OPINION

Remember to take the people with you

Now that the municipal and prefectural elections have passed and teachers are returning to school following a long strike that ended after a meeting with the prime minister and in view of the looming challenges in relations between the European Union and Ankara, it would be useful to try to clear up the political confusion. Younger politicians tend to base their opinions on the output of television panels or on their contacts with Greece’s new bourgeois class. Greece, however, is more than the microcosm of the average government minister or senior party cadre. Greece is also the voters of Panayiotis Psomiadis, a politician who shunned the attacks of the media establishment and renewed his prefectural mandate in the first round of voting. The majority of the Greek media attributed Psomiadis’s comfortable re-election to the particulars of the city’s electorate.
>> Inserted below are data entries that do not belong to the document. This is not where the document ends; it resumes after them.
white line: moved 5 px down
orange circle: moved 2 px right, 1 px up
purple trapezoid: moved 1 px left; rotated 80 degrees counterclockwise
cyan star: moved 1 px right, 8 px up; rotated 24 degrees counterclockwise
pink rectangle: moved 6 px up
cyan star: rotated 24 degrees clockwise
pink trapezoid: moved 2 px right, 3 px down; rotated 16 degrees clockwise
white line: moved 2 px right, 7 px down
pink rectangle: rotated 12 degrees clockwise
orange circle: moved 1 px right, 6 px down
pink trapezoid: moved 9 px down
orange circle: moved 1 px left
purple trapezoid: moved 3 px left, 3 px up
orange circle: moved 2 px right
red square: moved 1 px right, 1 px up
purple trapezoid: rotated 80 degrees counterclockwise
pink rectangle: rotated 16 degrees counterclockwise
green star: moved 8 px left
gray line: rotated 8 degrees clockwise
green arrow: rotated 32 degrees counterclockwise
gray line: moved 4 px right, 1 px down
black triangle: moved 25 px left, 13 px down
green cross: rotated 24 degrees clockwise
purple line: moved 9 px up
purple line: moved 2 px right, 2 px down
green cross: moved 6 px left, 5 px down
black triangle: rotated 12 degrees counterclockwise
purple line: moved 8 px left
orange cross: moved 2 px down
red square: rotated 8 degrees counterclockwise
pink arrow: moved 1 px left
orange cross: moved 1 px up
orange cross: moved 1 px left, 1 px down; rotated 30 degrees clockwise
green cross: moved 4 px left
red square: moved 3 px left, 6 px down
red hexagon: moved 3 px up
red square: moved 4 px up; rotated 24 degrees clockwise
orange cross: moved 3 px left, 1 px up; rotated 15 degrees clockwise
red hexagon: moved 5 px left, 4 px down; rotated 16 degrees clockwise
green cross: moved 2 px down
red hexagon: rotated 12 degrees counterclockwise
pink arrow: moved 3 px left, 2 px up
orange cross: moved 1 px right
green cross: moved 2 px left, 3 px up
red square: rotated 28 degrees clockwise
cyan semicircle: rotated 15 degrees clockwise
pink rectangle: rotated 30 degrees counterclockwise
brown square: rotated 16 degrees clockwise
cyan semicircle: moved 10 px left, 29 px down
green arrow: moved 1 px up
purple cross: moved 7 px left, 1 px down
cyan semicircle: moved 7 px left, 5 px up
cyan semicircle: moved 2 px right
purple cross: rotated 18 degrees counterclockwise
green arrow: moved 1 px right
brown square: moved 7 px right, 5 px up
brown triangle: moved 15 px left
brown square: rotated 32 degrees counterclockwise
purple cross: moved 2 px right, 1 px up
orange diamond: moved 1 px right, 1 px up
However, such superficial interpretations only confirm the view that the country’s social elite is ignorant and out of touch. A second matter that needs thorough examination is the crisis in the education sector. What is really at issue here is not the need for reforms, which would anyway have very little to offer, but the cost of shunning the empirical political approach in favor of head-on confrontation. Greece has in the past suffered a heavy toll from communists who wanted to undo the established social and economic structure for the sake of a revolutionary program that was said to be to the benefit of all the people. Now a faction of reform-minded liberals claims to have come to Greece’s rescue, urging the political leadership to attack any social group that expresses skepticism over the proposed changes. Greek society, the theory goes, is split between an enlightened elite and the conservative masses who must be awakened to their true interests. In meeting with the striking teachers, conservative leader Costas Karamanlis demonstrated that old-school politics can still be very effective. What the people think is important, and that should be taken into account when the European Council meets to assess Turkey’s progress in its EU negotiations. Foreign policy cannot be exercised in a vacuum. It must respect public opinion, whether genuine or constructed.